Your tasks:
**A)** In the passage on stewardship, what did the third man in England say he was doing?
**B)** Update the passage on stewardship by giving everything from "We can see something" down to "back to bed!" again, with "parish" changed to "congregation".

#### Source passage

Many years ago, in England, three men were pouring into a trough a
mixture of water, sand, lime and other ingredients. A passer-by asked
them what they were doing. The first said, "I am making mortar." The
second: "I am laying bricks." But the third said, "I am building a
cathedral." They were doing the same thing, but each looked at it
differently. And what a difference that made!
We can see something similar in the way people relate to their parish,
why they give. One person says, "Oh! All they do down there is ask for
money." The second person replies, "Well, you have to pay the bills."
But the third person says, "I am building the Body of Christ." The
three are doing the same thing, but what a difference in their
attitudes!
Today's Scripture readings reflect those differences. Poor Job says
that life is nothing but drudgery: When I lie down at night, I toss and
turn - and wonder when morning will come. But when I get up, I am tired
and I ask how long until I can get back to bed!
Most people can identify with Job. But St. Paul takes a different
approach. Few people worked as hard as him - or went through so many
trials. Yet he says this about his work: "I do so willingly...I have
been entrusted with a stewardship."
Today's Gospel presents a fascinating example of stewardship: St.
Peter's mother-in-law. She was in bed, sick, when her son-in-law
brought unexpected guests. One of them, Jesus, went to her bedside,
took her hand - and she sat up. The fever went away and, quote, "she
waited on them."

########
#### Listed records

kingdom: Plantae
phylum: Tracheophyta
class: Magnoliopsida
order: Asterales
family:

########
#### Listed records

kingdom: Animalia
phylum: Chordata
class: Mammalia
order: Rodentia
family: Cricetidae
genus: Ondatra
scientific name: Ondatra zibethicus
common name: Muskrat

########
#### Listed records

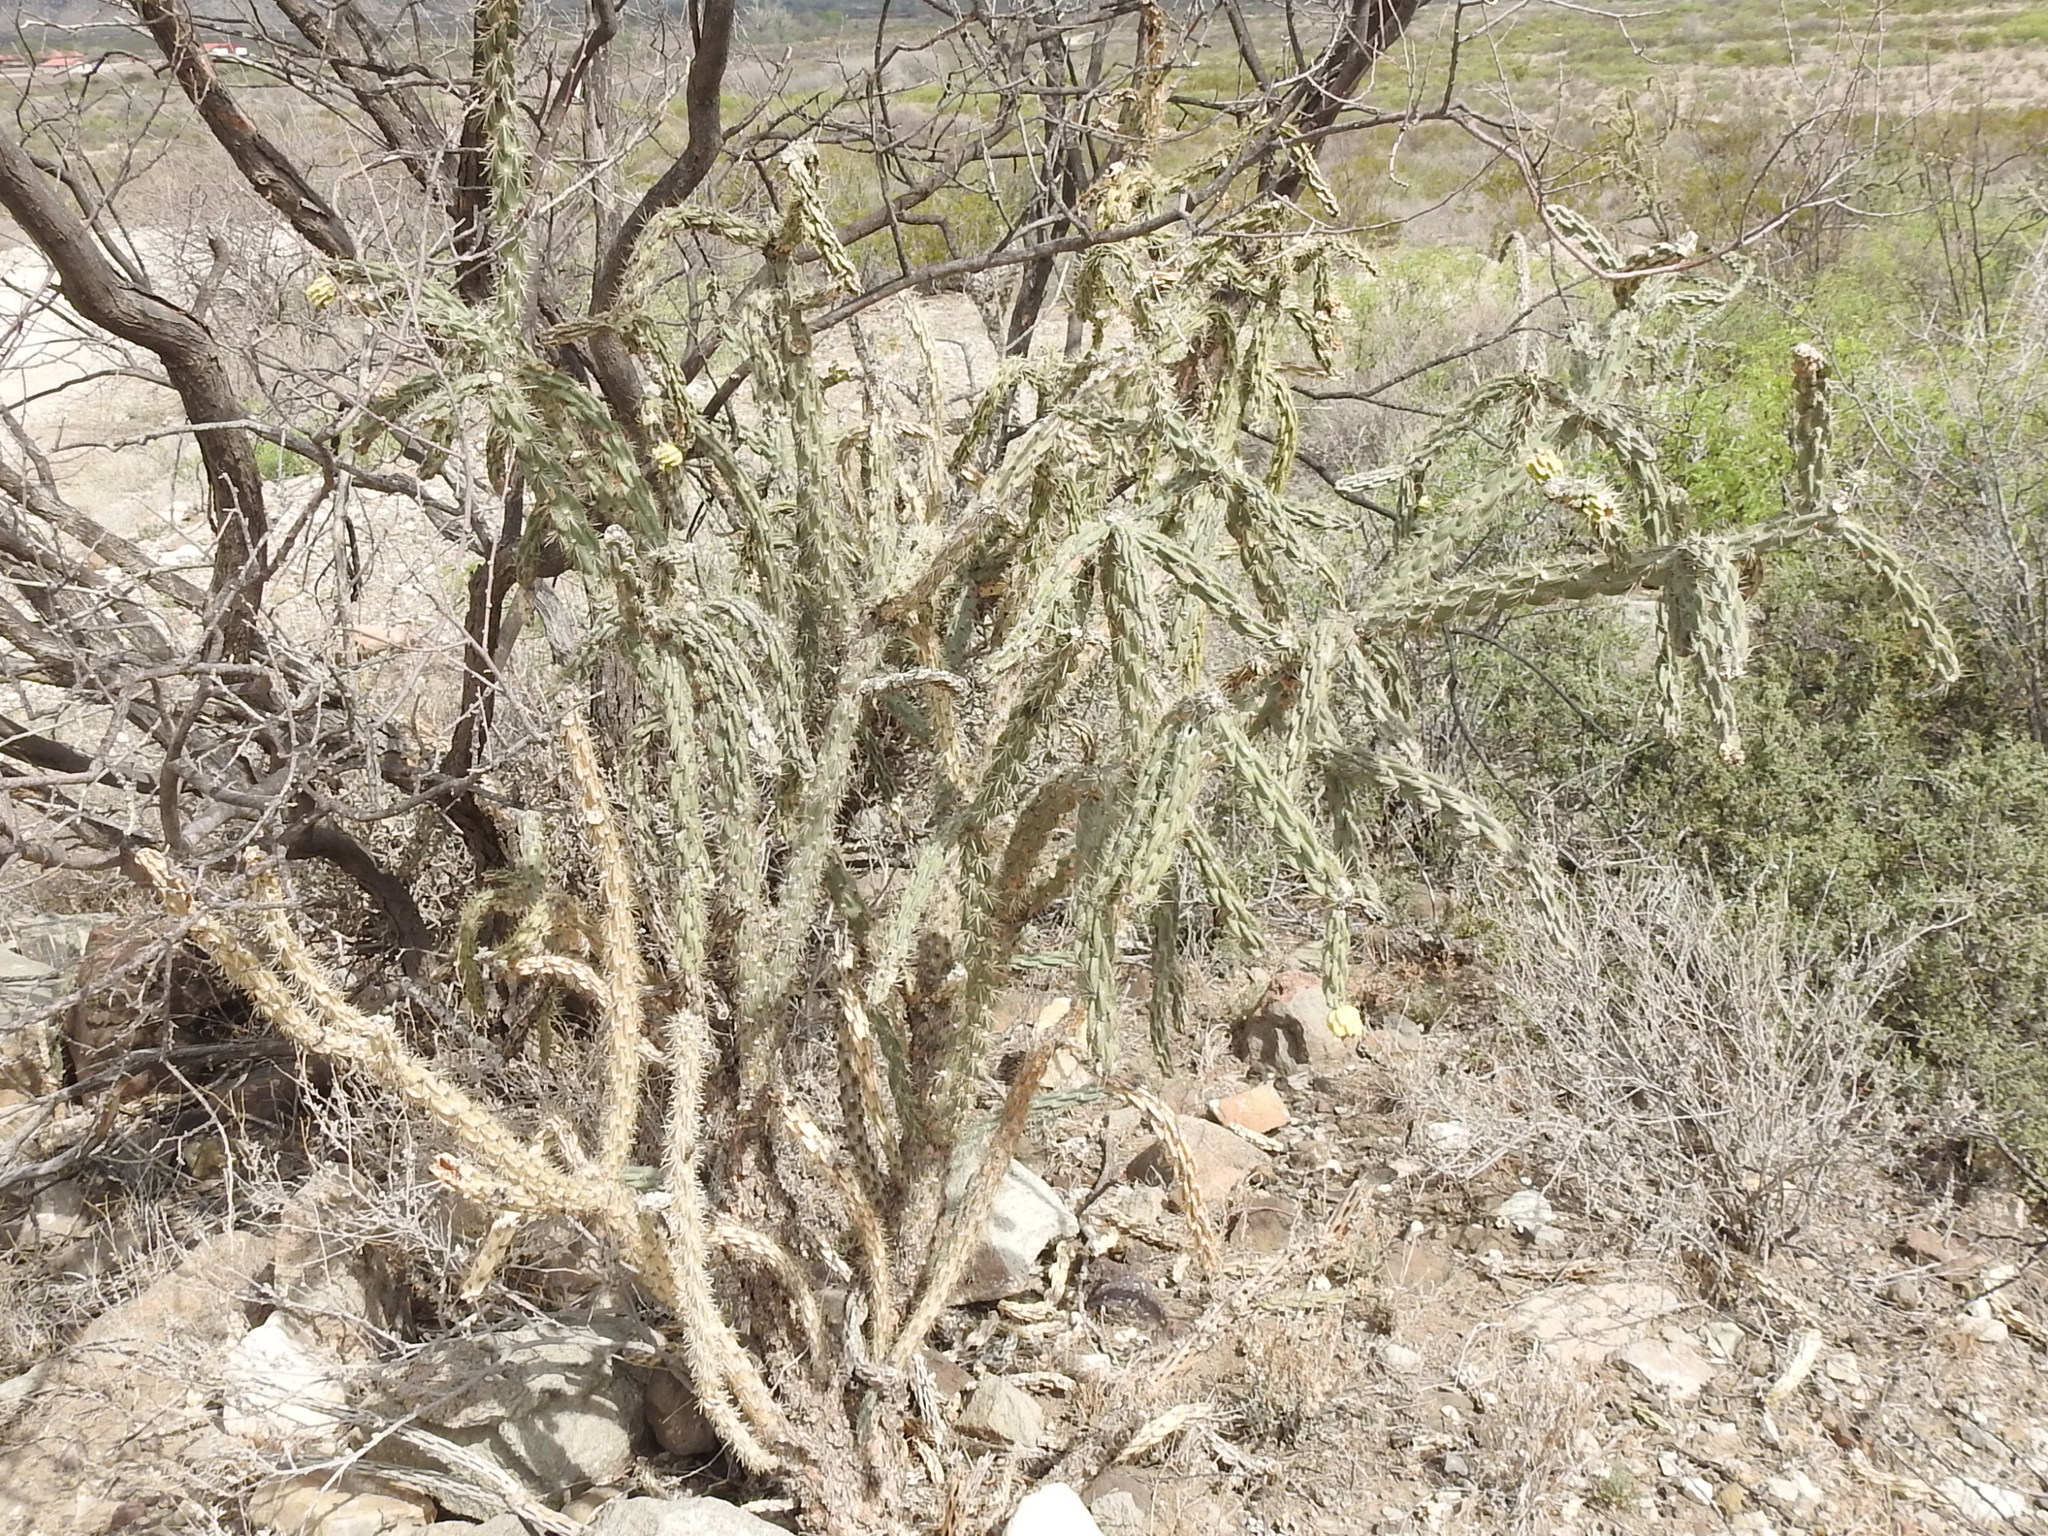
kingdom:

########

Task-by-task answers:
**A)** He said, "I am building a cathedral."

**B)**
We can see something similar in the way people relate to their congregation,
why they give. One person says, "Oh! All they do down there is ask for
money." The second person replies, "Well, you have to pay the bills."
But the third person says, "I am building the Body of Christ." The
three are doing the same thing, but what a difference in their
attitudes!
Today's Scripture readings reflect those differences. Poor Job says
that life is nothing but drudgery: When I lie down at night, I toss and
turn - and wonder when morning will come. But when I get up, I am tired
and I ask how long until I can get back to bed!